WHAT YOU ARE ASKED TO DO:
While reading through the material below, copy each line that holds the word "middle".

• • • •

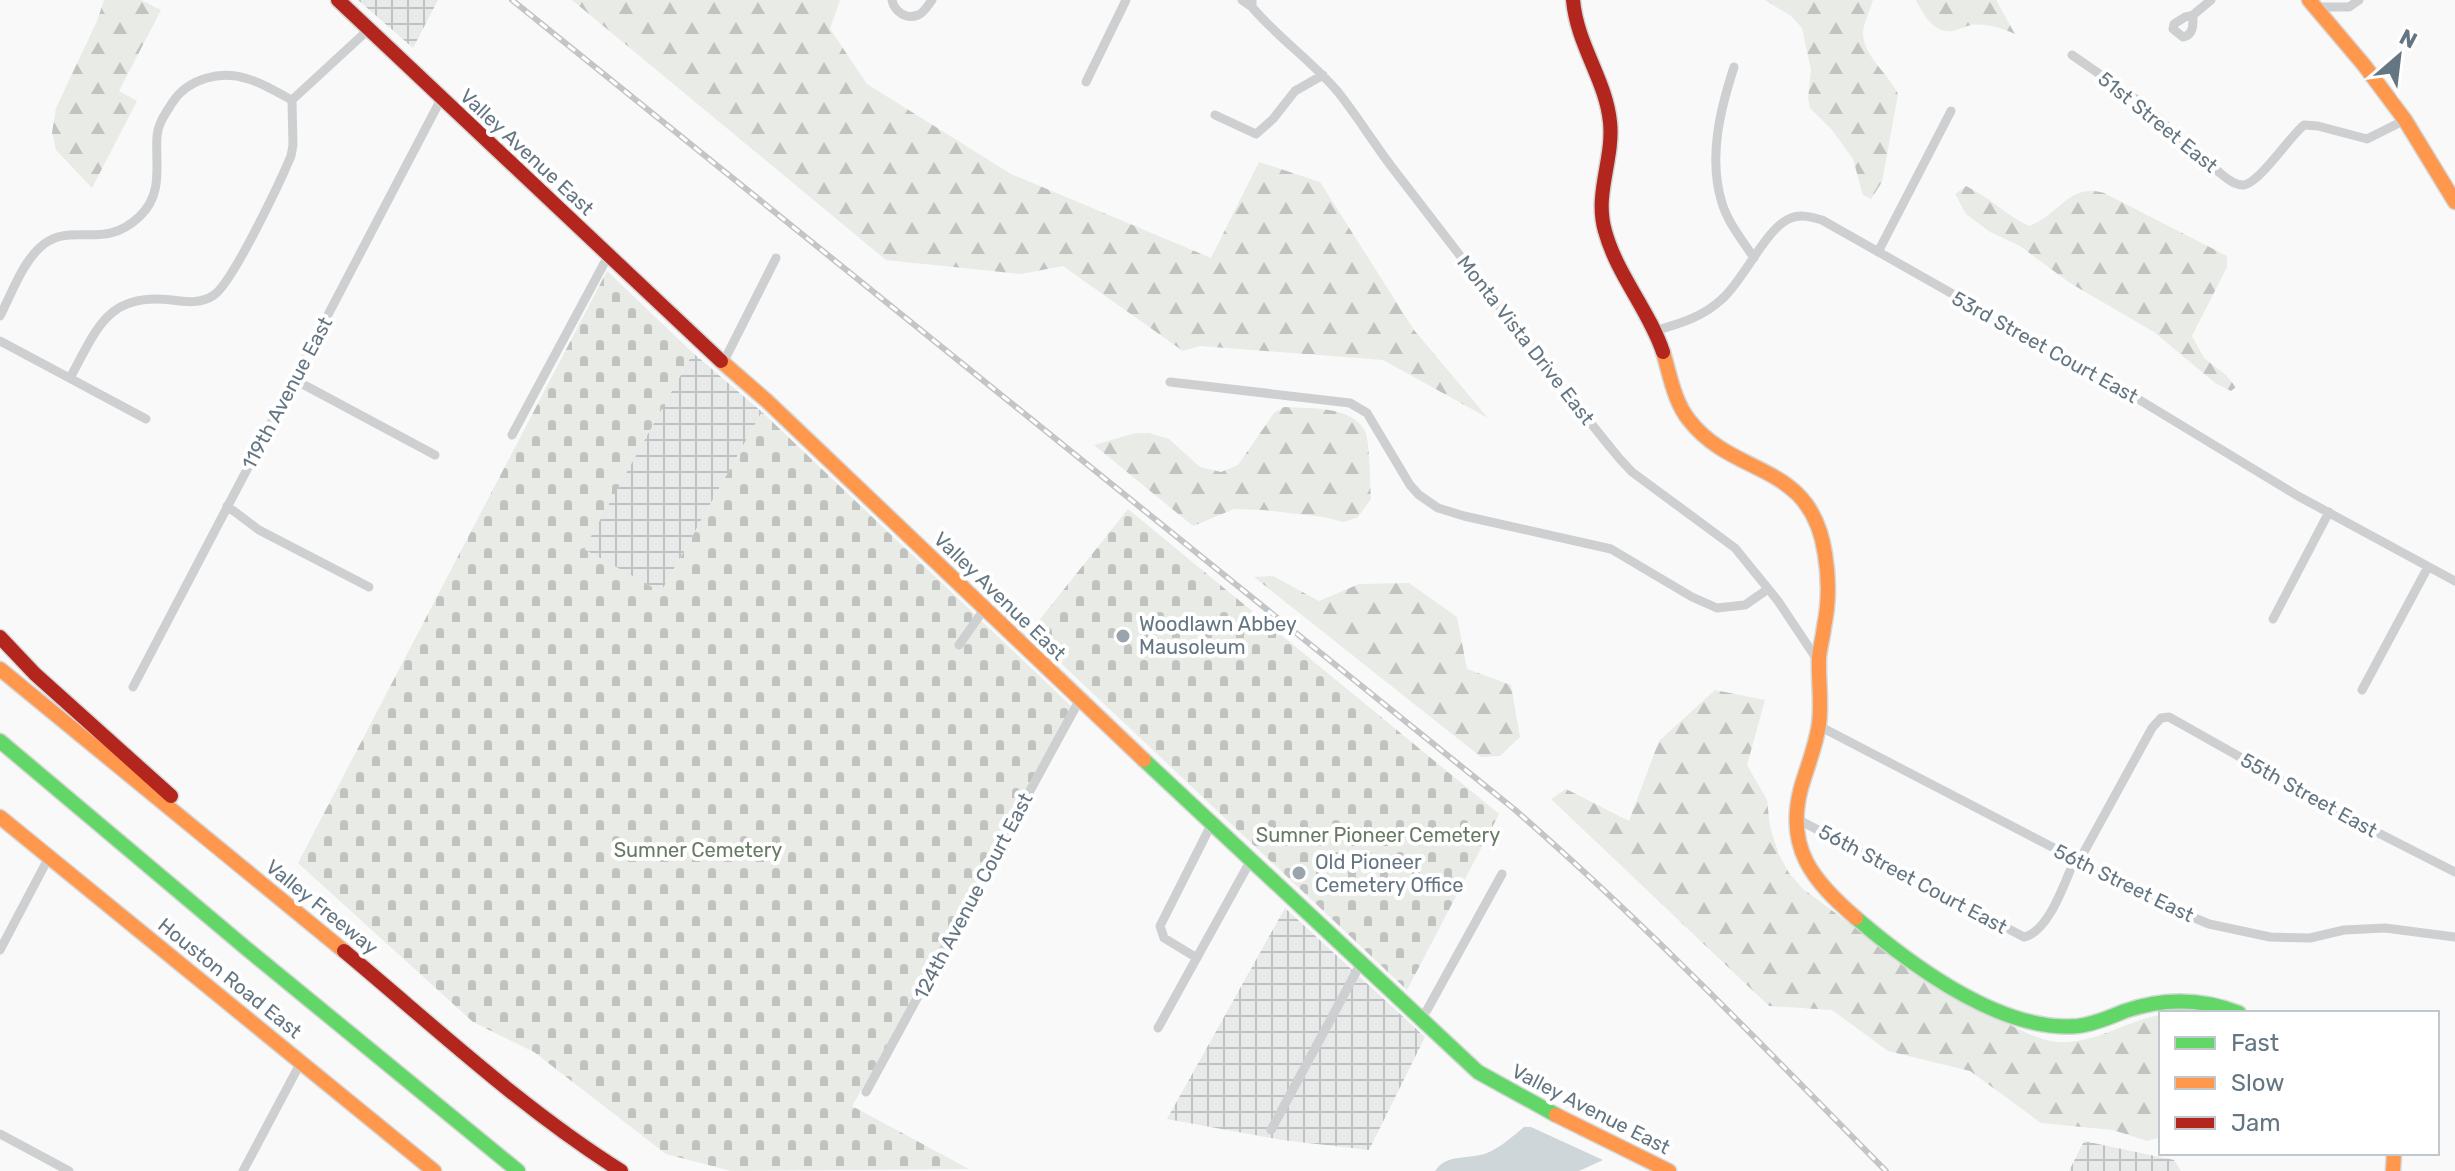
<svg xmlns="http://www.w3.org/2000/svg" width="2455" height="1171" font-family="Rubik,sans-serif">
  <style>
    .industrial { fill: url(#industrial-grid) }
    .forest { fill: url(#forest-firs) }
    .cemetery { fill: url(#cemetery-stones) }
    .water { fill: #ced6d9 }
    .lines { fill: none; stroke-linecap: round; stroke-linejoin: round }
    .fast-casing { stroke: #d5d6d7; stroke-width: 17 }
    .slow-casing { stroke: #d5d6d7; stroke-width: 17 }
    .jam-casing { stroke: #d5d6d7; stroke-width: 17 }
    .street { stroke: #cecfd0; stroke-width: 9 }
    .fast { stroke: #63d668; stroke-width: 14 }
    .slow { stroke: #ff974d; stroke-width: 14 }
    .jam { stroke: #b3261e; stroke-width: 14 }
    .rail-casing { stroke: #c3c5c6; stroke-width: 6 }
    .rail { stroke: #fff; stroke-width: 3; stroke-dasharray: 9; stroke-linecap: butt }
    .poi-dot { fill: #99a4ac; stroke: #fff; stroke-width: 3 }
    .labels { text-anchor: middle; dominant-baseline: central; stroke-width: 8; stroke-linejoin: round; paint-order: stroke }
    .street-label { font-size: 20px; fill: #657683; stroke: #fff }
    .poi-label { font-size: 20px; fill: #657683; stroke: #fff; text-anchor: start }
    .park-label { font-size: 20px; fill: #687a64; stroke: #fff }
  </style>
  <defs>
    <pattern id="industrial-grid" width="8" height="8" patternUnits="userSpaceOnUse" patternTransform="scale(2)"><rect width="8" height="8" fill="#e8e9e9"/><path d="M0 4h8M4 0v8" fill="none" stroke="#c0c1c2"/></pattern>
    <pattern id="forest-firs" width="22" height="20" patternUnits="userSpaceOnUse" patternTransform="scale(2)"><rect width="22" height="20" fill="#e8ebe6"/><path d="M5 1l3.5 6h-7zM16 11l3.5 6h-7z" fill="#c0c3c0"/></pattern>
    <pattern id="cemetery-stones" width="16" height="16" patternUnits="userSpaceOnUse" patternTransform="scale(2)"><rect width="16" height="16" fill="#e8ebe6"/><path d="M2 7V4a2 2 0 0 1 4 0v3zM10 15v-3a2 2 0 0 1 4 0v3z" fill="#c0c3c0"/></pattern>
  </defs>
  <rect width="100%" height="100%" fill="#f9f9f9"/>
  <path class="industrial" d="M358,0H438L413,48Z
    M693,353L762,412L661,592L583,549Z
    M1285,908L1425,1037L1369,1150L1282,1140L1167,1119Z
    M2084,1141L2174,1160L2181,1171H2069Z"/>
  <path class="forest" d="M104,0H141L161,10L119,91L137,101L92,188L56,150L52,133L56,108L97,21Z
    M572,0H840L830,29L867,84L1011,174L1211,258L1259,162L1320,182L1414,330L1488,418L1383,360L1200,346L1183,351L1063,266L1021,274L886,260Z
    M1765,0H1873C1870,10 1864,22 1863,32C1862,55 1889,74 1898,94L1882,182L1871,199L1863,195L1853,159L1832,130L1810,108L1808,99L1811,70L1802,28L1791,16Z
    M1916,0H1996L2015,34C2001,28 1987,23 1971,25C1965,26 1959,30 1953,31C1934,34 1923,14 1916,0Z
    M1966,186C1989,197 2006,215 2029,226C2060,215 2068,183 2104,193L2227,256V267L2192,336L2204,358L2226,375L2236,387L2231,391L2215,383L2154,332L2070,283L2020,246L1990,232L1966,214L1955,194Z
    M1284,407C1309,409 1351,405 1365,431C1370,442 1370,484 1371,499L1358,517L1344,522L1323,517L1264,510L1234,509L1193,526L1094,445L1132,434L1149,433L1169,439L1200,467L1221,472L1238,465L1274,413Z
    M1273,576L1319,601L1359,584L1409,583L1457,617L1467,669L1511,685L1520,737L1500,756L1481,757L1254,577Z
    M1715,690L1765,700L1747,765L1767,800L1770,827L1779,855L1789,873L1802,888C1869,938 1929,985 2005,1022C2023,1032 2047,1044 2068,1042C2101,1040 2129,1020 2161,1015V1137L2147,1141L2113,1130L2041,1123L1970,1071L1888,1051L1832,1010L1769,1006L1551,799L1566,789L1629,821L1659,741Z"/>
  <path class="cemetery" d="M607,271L693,353L584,549L661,592L762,412L1072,707L953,933L852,1106L969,1169L731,1171L666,1154L534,1052L473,1022L298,863Z
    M1128,509L1499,814L1407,990L1029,633Z"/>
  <path class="water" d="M1524,1127H1531L1603,1160L1579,1171H1435C1447,1153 1468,1160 1487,1153C1500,1148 1513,1136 1524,1127Z"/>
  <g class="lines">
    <g class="fast-casing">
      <path id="fast" d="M0,741L247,949L518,1171
        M1144,760L1478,1072L1556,1115
        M1856,918C1911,965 2002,1033 2078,1026C2095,1024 2110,1017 2125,1011C2163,998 2201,998 2239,1013"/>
    </g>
    <g class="slow-casing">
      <path id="slow" d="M2309,0L2364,65L2405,120L2455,202
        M1663,352C1670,375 1674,401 1689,420C1735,479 1811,460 1825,554C1829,578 1829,603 1824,627C1823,637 1820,647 1819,657C1818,679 1822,702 1819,724C1816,746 1807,767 1801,788C1785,848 1813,881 1856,918
        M721,361L767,401L1144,760
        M0,669L344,951
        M0,817L434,1171
        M1556,1115L1669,1171
        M2393,1171L2394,1153"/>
    </g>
    <g class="jam-casing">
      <path id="jam" d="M338,0L721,361
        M1573,0C1577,45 1606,80 1610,122C1614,159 1594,194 1605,231C1617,275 1649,310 1663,352
        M0,637L35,674L171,796
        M344,951C434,1026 521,1108 621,1171"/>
    </g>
    <path class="street" d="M892,0C894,11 906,20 918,15C924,13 928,5 932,0
      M1242,0L1252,7
      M1252,0V7C1278,38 1312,61 1338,92C1357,116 1373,142 1391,166C1467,264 1541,363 1619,458L1632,472L1735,548L1778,601L1818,661
      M2315,7H2349L2359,0
      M2193,15C2193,24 2194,35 2183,37L2173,29L2174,24L2185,17L2193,15L2211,0
      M2072,55L2137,100L2220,173C2226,178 2234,185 2243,185C2258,185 2290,136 2304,125L2318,126L2367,139L2405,120
      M1734,67C1720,110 1708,158 1722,203C1728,223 1743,241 1754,258
      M1086,82L1126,0
      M1215,115L1256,134L1273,119L1295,91L1323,75
      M1878,252L1951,111
      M0,316C12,293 23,260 44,244C74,222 104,251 140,216C164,193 155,164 157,136C158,123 166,113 172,103C188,78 221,70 248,79C263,83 278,93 292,100
      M1654,331C1679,324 1703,317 1722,299C1744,280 1767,226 1791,218C1801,214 1812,217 1822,220L2133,396L2298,496L2455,581
      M0,341L146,419
      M723,363L776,258
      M70,378C97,329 107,292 172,300C186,302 201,304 214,295C233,282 280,182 291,156L293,145L292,100L368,30
      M295,380L435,455
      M1170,382L1350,403L1367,413L1410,485L1419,495L1438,508L1464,516L1611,549L1692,597L1717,608L1745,605L1768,589
      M512,435L608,256
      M227,506L259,530L369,587
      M2273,619L2329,512
      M959,645L985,608
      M133,687L441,99
      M2362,690L2428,567
      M1819,726L2079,861L2144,897L2209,924L2270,937L2310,938L2344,930L2385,928L2455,937
      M1795,818L2024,937C2049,932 2065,881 2075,859
      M2079,861L2152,728L2161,718L2169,717L2343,815L2455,872
      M0,950L49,857
      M1197,958L1164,938L1160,926L1212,823
      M1420,1018L1427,1010L1502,874
      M1158,1028L1247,867L1256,864
      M866,1092L1080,699
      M1271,1130L1361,963
      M0,1134L69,1171
      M243,1171L301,1062"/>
    <use href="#fast" class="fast"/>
    <use href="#slow" class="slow"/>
    <use href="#jam" class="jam"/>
    <g class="rail-casing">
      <path id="rail" d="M512,0L1514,809C1645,923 1765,1048 1886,1171"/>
    </g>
    <use href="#rail" class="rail"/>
  </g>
  <g class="poi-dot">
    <circle cx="1123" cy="636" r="8"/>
    <circle cx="1299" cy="873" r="8"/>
  </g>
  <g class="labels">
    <g class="street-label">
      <text transform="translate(2158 122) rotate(39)">51st Street East</text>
      <text transform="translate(527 152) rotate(43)">Valley Avenue East</text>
      <text transform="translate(1526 340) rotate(52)">Monta Vista Drive East</text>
      <text transform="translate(2045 347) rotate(29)">53rd Street Court East</text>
      <text transform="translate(287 393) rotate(-62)">119th Avenue East</text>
      <text transform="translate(1000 596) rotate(44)">Valley Avenue East</text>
      <text transform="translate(2309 795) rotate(29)">55th Street East</text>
      <text transform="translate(1913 879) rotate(28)">56th Street Court East</text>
      <text transform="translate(2124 883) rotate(26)">56th Street East</text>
      <text transform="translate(973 896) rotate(-62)">124th Avenue Court East</text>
      <text transform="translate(322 907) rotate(39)">Valley Freeway</text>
      <text transform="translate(230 978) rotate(39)">Houston Road East</text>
      <text transform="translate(1591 1109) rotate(27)">Valley Avenue East</text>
    </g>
    <g class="poi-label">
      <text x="1139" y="624">Woodlawn Abbey<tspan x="1139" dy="23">Mausoleum</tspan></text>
      <text x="1315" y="862">Old Pioneer<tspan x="1315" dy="23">Cemetery Office</tspan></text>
    </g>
    <g class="park-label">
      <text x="1378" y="835">Sumner Pioneer Cemetery</text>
      <text x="698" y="850">Sumner Cemetery</text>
    </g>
  </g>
  <rect x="2159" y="1011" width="280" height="144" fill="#ffffff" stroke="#c1c8cd" stroke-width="2"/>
  <rect x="2175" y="1037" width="40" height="12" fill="#63d668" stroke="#c1c8cd" stroke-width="2"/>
  <text x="2231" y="1051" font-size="24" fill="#657683">Fast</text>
  <rect x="2175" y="1077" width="40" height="12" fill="#ff974d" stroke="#c1c8cd" stroke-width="2"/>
  <text x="2231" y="1091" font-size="24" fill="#657683">Slow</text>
  <rect x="2175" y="1117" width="40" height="12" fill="#b3261e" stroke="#c1c8cd" stroke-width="2"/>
  <text x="2231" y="1131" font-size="24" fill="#657683">Jam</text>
  <g transform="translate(2399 56) rotate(28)" stroke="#ffffff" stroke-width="6" paint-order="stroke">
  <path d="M0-6L14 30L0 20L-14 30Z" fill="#657683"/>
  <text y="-12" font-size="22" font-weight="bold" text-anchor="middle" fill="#657683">N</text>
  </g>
</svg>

• • • •

SOLUTION TO THE EXERCISE:
    .labels { text-anchor: middle; dominant-baseline: central; stroke-width: 8; stroke-linejoin: round; paint-order: stroke }
  <text y="-12" font-size="22" font-weight="bold" text-anchor="middle" fill="#657683">N</text>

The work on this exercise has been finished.